Zurich (awp) - L'Autorité fédérale de surveillance des marchés financiers (Finma) pointe des manquements de la part de Credit Suisse en matière de lutte contre le blanchiment d'argent. Dans plusieurs cas, le numéro deux bancaire helvétique a omis d'effectuer des vérifications à propos de ses clients.

Dans un communiqué diffusé lundi, la Finma indique avoir clos deux procédures visant Credit Suisse. Dans un premier cas, le "comportement fautif" du numéro deux bancaire helvétique s'est inscrit dans le cadre de cas présumés de corruption en lien avec la Fédération internationale de football Fifa, ainsi qu'avec les groupes pétroliers brésilien Petrobas et vénézuélien PDVSA.

Le régulateur reproche à Credit Suisse d'avoir manqué pendant plusieurs années à ses obligations prudentielles de lutte contre le blanchiment. L'établissement de la Paradeplatz a ainsi omis notamment de vérifier l'identité de cocontractants et d'ayants droit économiques et de classer des relations d'affaires comme particulièrement risquées.

La période examinée, qui s'étend de 2006 à 2016, a débouché sur une seule et même procédure d'examen approfondi (enforcement), en raison du lien de connexité entre les trois affaires. Les manquements répétés constatés par la Finma concernent principalement la banque Clariden Leu, une ancienne société du groupe.

Client politiquement exposé

Le deuxième cas concerne une relation d'affaires "importante pour la banque" avec une personne politiquement exposée (PEP), dont l'identité n'est pas révélée dans le communiqué. "La banque n'a pas suffisamment satisfait à ses obligations élevées de diligence en matière de clarifications, de plausibilisation et de documentation", estime la Finma.

La procédure ouverte en 2016 a révélé la violation "répétée et actée" des dispositions de la banque en matière de conformité fiscale (compliance) de la part d'un conseiller clientèle "très performant" en termes d'actifs sous gestion. Mais plutôt que d'être sanctionné, ce dernier s'est vu récompenser par des primes juteuses et des évaluations positives.

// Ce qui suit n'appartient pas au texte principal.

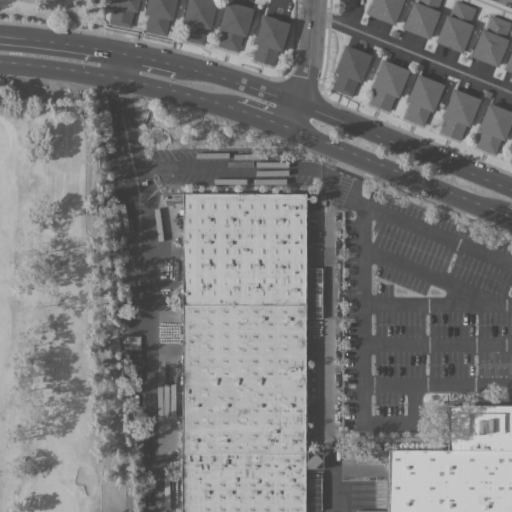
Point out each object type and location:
park: (52, 8)
building: (384, 10)
building: (384, 10)
building: (121, 11)
building: (122, 11)
building: (158, 15)
building: (157, 16)
building: (420, 17)
building: (421, 17)
building: (197, 19)
building: (195, 21)
building: (232, 25)
building: (233, 25)
building: (454, 26)
building: (455, 26)
building: (268, 39)
building: (269, 39)
building: (490, 40)
building: (490, 40)
road: (44, 42)
road: (104, 50)
road: (412, 54)
road: (141, 56)
building: (509, 62)
building: (509, 63)
road: (117, 66)
road: (306, 67)
building: (349, 69)
building: (348, 70)
road: (119, 82)
building: (387, 84)
building: (385, 85)
building: (420, 98)
building: (421, 98)
building: (457, 112)
building: (456, 114)
road: (339, 116)
road: (259, 120)
building: (492, 127)
building: (491, 128)
building: (510, 156)
building: (511, 158)
road: (289, 170)
road: (389, 171)
road: (504, 217)
road: (98, 265)
road: (437, 303)
park: (59, 309)
road: (437, 345)
building: (241, 352)
building: (243, 352)
road: (388, 383)
road: (363, 404)
building: (456, 466)
building: (457, 466)
road: (218, 487)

Pour rappel, en mars 2016, l'ancien premier ministre géorgien Bidzina Ivanishvili avait déposé à Genève une plainte pénale contre Credit Suisse. En août 2018, il avait fait de même à Singapour, en Nouvelle-Zélande et aux Bermudes. L'ex-notable avait alors affirmé avoir perdu "des centaines de millions de dollars" en raison des agissements d'un gestionnaire de la banque.

Celui-ci a écopé en février dernier d'une peine de 5 ans de prison pour avoir détourné 143 millions de francs suisses et s'être enrichi à hauteur de 30 millions en menant des opérations à l'insu de ses clients et de son employeur.

Mesures renforcées

L'autorité de tutelle des banques souligne que Credit Suisse a pris depuis fin 2015 des mesures visant à renforcer sa compliance, ainsi que dans la lutte contre le blanchiment. Malgré des améliorations "parfois substantielles", elle a ordonné des mesures supplémentaires "afin que soit rétabli l'ordre légal" et va nommer un chargé d'audit pour en vérifier la mise en oeuvre complète.

Dans un communiqué distinct, Credit Suisse reconnaît les conclusions du régulateur, mais insiste sur le fait que les procédures n'ont débouché sur aucune amende, restitution de bénéfices ou limitation d'activités commerciales.

La banque aux deux voiles signale avoir déjà pris des mesures dans le sens de ce que préconise la Finma, notamment le recrutement de plus de 800 spécialistes chargés de la conformité fiscale au niveau mondial, ainsi que de 40 analystes de données, chargés de "détecter les risques en temps réel".

La banque a par ailleurs introduit un "nouveau cadre de rémunération" permettant d'évaluer la performance en tenant compte des risques et créé une commission de conduite et d'éthique présidée par deux membres du directoire, censée s'assurer que les affaires son menées "conformément aux standards les plus élevés".

Les annonces de la Finma ne vont pas calmer les esprits, maintenant que le régulateur s'est exprimé "noir sur blanc" sur la qualité de la lutte de Credit Suisse contre le blanchiment, estime la Banque cantonale de Zurich (ZKB).

Morgan Stanley, relève pour sa part que dans une interview à la NZZ am Sonntag, le patron de la banque, Tidjane Thiam, a considéré comme réalistes des bénéfices annuels de 5-6 milliards de francs suisses, maintenant que la restructuration touche à sa fin.

A la clôture, le titre Credit Suisse a pris 0,6% à 14,55 francs suisses, tandis que le SMI a reculé de 0,37%.